1. A ratcheting driver adapted to combine with a handle body, the ratcheting driver comprising:

a cylindrical main body having a longitudinal axis extending through the cylindrical main body, a front face perpendicular to the longitudinal axis, an annular ring circumscribing the longitudinal axis and spaced apart from the front face, two channels on opposite sides of the main body, each channel extending from the front face toward the annular ring, a projectile hole extending into the main body toward the longitudinal axis, and a cavity formed in the front face extending toward the annular ring and spaced apart from the longitudinal axis on a plane that is parallel to the longitudinal axis;

two pawls, each pawl slidably engaged to pivot about one of the corresponding channels;

a W-shaped spring having two arms separated by a cross member, wherein the two opposing arms each simultaneously engage one of the corresponding pawls;

a spring retainer positioned in the cavity of the cylindrical main body having a recess and a transverse slot, wherein the W-shaped spring is positioned with the cross member in the transverse slot and the two arms are positioned on opposite sides of the spring retainer between the spring retainer and one of the pawls so that each of the two arms biases one of the pawls outward;

a projectile engaged in the projectile hole;

an adjusting ring concentrically positioned about the main body, having at least two indentations each adapted to selectively receive the projectile and hold the ratcheting driver for one of a clockwise and a counter-clockwise rotation, and an engagement edge, wherein the engagement edge selectively engages one of the pawls urging the pawl inward; and

a cylindrical head concentrically positioned on the main body adjacent to the adjusting ring and having an inner surface formed with ratcheting teeth adapted to engage the pawl.
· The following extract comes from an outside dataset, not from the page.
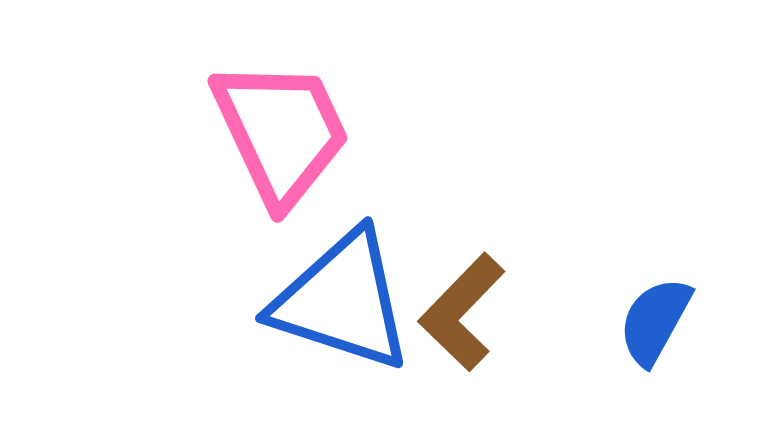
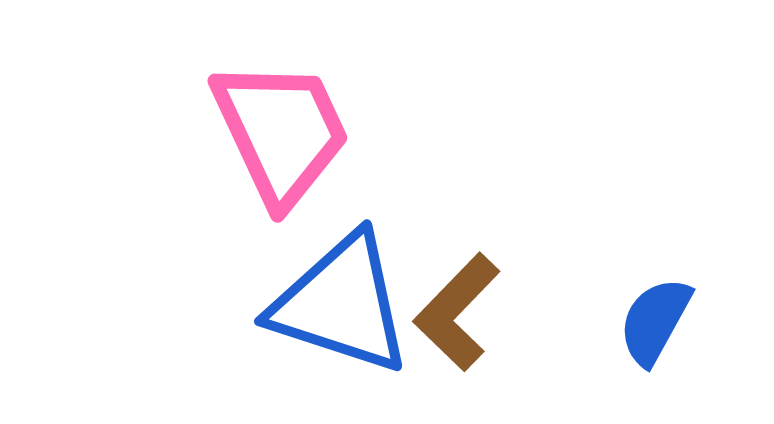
blue triangle: moved 1 px left, 3 px down
brown L-shape: moved 5 px left
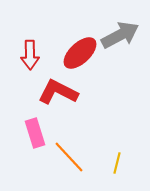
2. The ratcheting driver of claim 1, and further comprising a lip formed on the channels to locate the pawls within the channel.

3. The ratcheting driver of claim 1, wherein the projectile is a ball selectively urged into one of the two indentations of the adjusting ring.

4. The ratcheting driver of claim 1, wherein the main body has an engagement end adapted to secure the main body to the handle body.

5. The ratcheting driver of claim 1, wherein the two pawls further comprise a first and a second section, wherein the first section extends from the second section and selectively engages the adjusting ring to push the pawl to a disengaged position.

6. The ratcheting driver of claim 5, wherein the second section engages the ratcheting teeth in the cylindrical head.

7. The ratcheting driver of claim 6, wherein the pawls further comprise a third section that is rounded to pivot about the corresponding channels, the third section having an axis extending therethrough, the second section extends at an angle from the axis so that the second section engages the ratcheting teeth and compression stress is transferred from the ratcheting teeth to the second section of the pawl.

8. The ratcheting driver of claim 1, wherein the cross member of the W-shaped spring has a thickness that is substantially the same thickness of the two arms.

9. The ratcheting driver of claim 8, wherein the W-shaped spring has a thickness that is substantially the same at every location on the W-shaped spring.